Cohere3D: Exploiting Temporal Coherence for Unsupervised Representation Learning of Vision-based Autonomous Driving

TL;DR

Cohere3D addresses the key challenge of recovering accurate 3D object states from vision in autonomous driving by learning long-term, instance-level temporal coherence. It constructs LiDAR-guided long-term correspondences across frames to supervise BEV-based instance representations through a depth-aware, contrastive learning objective in a Siamese online/target setup with memory. The approach yields improved data efficiency and downstream performance across 3D detection, HD map construction, motion prediction, and end-to-end planning, while enabling robust temporal fusion under changing viewpoints. By leveraging unlabeled LiDAR data to guide temporal associations, Cohere3D provides a practical pretraining paradigm that enhances vision-based perception and planning tasks in real-world driving scenarios.

Abstract

Due to the lack of depth cues in images, multi-frame inputs are important for the success of vision-based perception, prediction, and planning in autonomous driving. Observations from different angles enable the recovery of 3D object states from 2D image inputs if we can identify the same instance in different input frames. However, the dynamic nature of autonomous driving scenes leads to significant changes in the appearance and shape of each instance captured by the camera at different time steps. To this end, we propose a novel contrastive learning algorithm, Cohere3D, to learn coherent instance representations in a long-term input sequence robust to the change in distance and perspective. The learned representation aids in instance-level correspondence across multiple input frames in downstream tasks. In the pretraining stage, the raw point clouds from LiDAR sensors are utilized to construct the long-term temporal correspondence for each instance, which serves as guidance for the extraction of instance-level representation from the vision-based bird's eye-view (BEV) feature map. Cohere3D encourages a consistent representation for the same instance at different frames but distinguishes between representations of different instances.
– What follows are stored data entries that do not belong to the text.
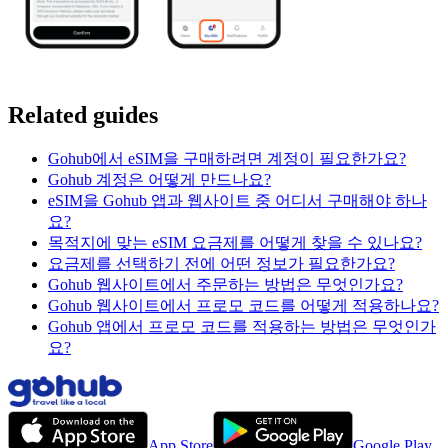
Related guides
Gohub에서 eSIM을 구매하려면 계정이 필요한가요?
Gohub 계정은 어떻게 만드나요?
eSIM을 Gohub 앱과 웹사이트 중 어디서 구매해야 하나
요?
목적지에 맞는 eSIM 요금제를 어떻게 찾을 수 있나요?
요금제를 선택하기 전에 어떤 정보가 필요한가요?
Gohub 웹사이트에서 주문하는 방법은 무엇인가요?
Gohub 웹사이트에서 프로모 코드를 어떻게 적용하나요?
Gohub 앱에서 프로모 코드를 적용하는 방법은 무엇인가
요?
App Store
Google Play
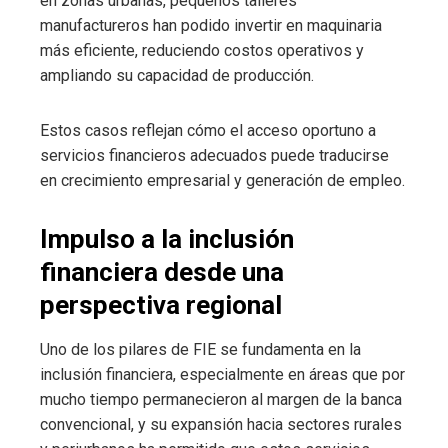
en zonas urbanas, pequeños talleres
manufactureros han podido invertir en maquinaria
más eficiente, reduciendo costos operativos y
ampliando su capacidad de producción.
Estos casos reflejan cómo el acceso oportuno a
servicios financieros adecuados puede traducirse
en crecimiento empresarial y generación de empleo.
Impulso a la inclusión
financiera desde una
perspectiva regional
Uno de los pilares de FIE se fundamenta en la
inclusión financiera, especialmente en áreas que por
mucho tiempo permanecieron al margen de la banca
convencional, y su expansión hacia sectores rurales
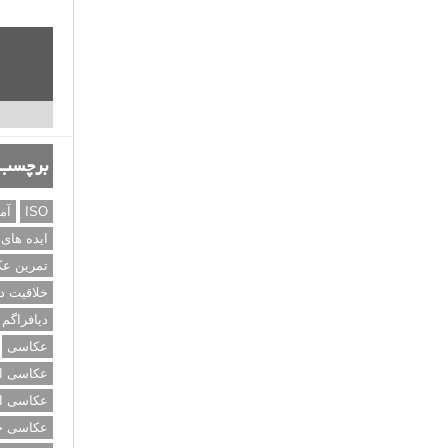
برچسب‌
ISO
آم
ایده های
تمرین ع
خلاقیت د
دیافراگم
عکاسی
عکاسی از
عکاسی از
عکاسی خی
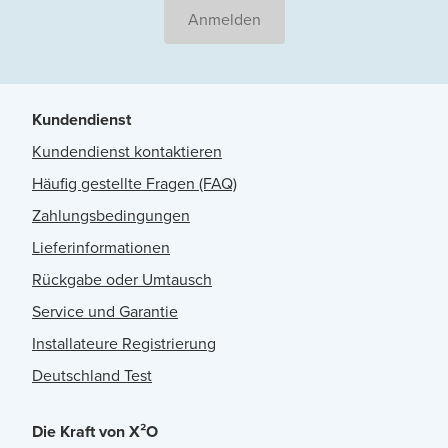
Anmelden
Kundendienst
Kundendienst kontaktieren
Häufig gestellte Fragen (FAQ)
Zahlungsbedingungen
Lieferinformationen
Rückgabe oder Umtausch
Service und Garantie
Installateure Registrierung
Deutschland Test
Die Kraft von X²O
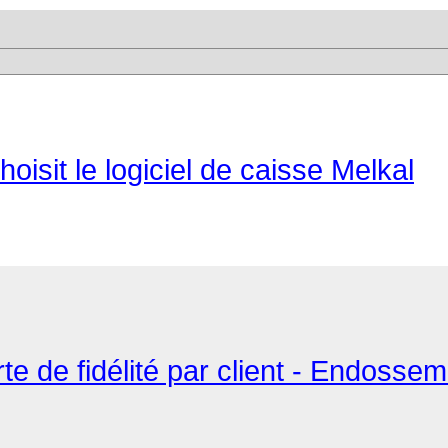
isit le logiciel de caisse Melkal
rte de fidélité par client - Endoss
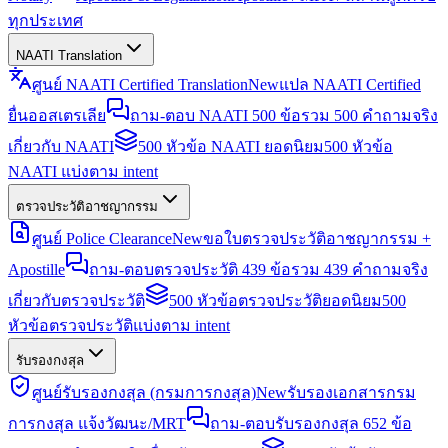
ทุกประเทศ
NAATI Translation
ศูนย์ NAATI Certified Translation
New
แปล NAATI Certified
ยื่นออสเตรเลีย
ถาม-ตอบ NAATI 500 ข้อ
รวม 500 คำถามจริง
เกี่ยวกับ NAATI
500 หัวข้อ NAATI ยอดนิยม
500 หัวข้อ
NAATI แบ่งตาม intent
ตรวจประวัติอาชญากรรม
ศูนย์ Police Clearance
New
ขอใบตรวจประวัติอาชญากรรม +
Apostille
ถาม-ตอบตรวจประวัติ 439 ข้อ
รวม 439 คำถามจริง
เกี่ยวกับตรวจประวัติ
500 หัวข้อตรวจประวัติยอดนิยม
500
หัวข้อตรวจประวัติแบ่งตาม intent
รับรองกงสุล
ศูนย์รับรองกงสุล (กรมการกงสุล)
New
รับรองเอกสารกรม
การกงสุล แจ้งวัฒนะ/MRT
ถาม-ตอบรับรองกงสุล 652 ข้อ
We evaluate our algorithm by finetuning the pretrained model on various downstream perception, prediction, and planning tasks. Results show a notable improvement in both data efficiency and task performance.

Figures (7)

• Figure 1: Temporal coherence of instance representations. Our algorithm encourages instance representations in the BEV space to be coherent across time and viewpoints.
• Figure 2: Overview of Cohere3D. We construct long-term instance-level temporal correspondence via unlabeled LiDAR point clouds, and design a contrastive learning framework to encourage the long-term coherence of instance representations. After pretraining, the online network is transferred to downstream task-specific models.
• Figure 3: Construction of long-term temporal correspondence. The first and last scans corresponding to each frame are correlated by clustering. The Hungarian algorithm connects every two neighboring frames to generate long-term correspondence.
• Figure 4: Qualitative comparison of SOLOFusion model trained from scratch (left) vs with pretraining (right). Our pretraining is effective at improving recall rates, reducing false positives, and localizing objects in the 3D space.
• Figure 5: Performance at different finetuning epochs. Our pretraining leads to faster convergence.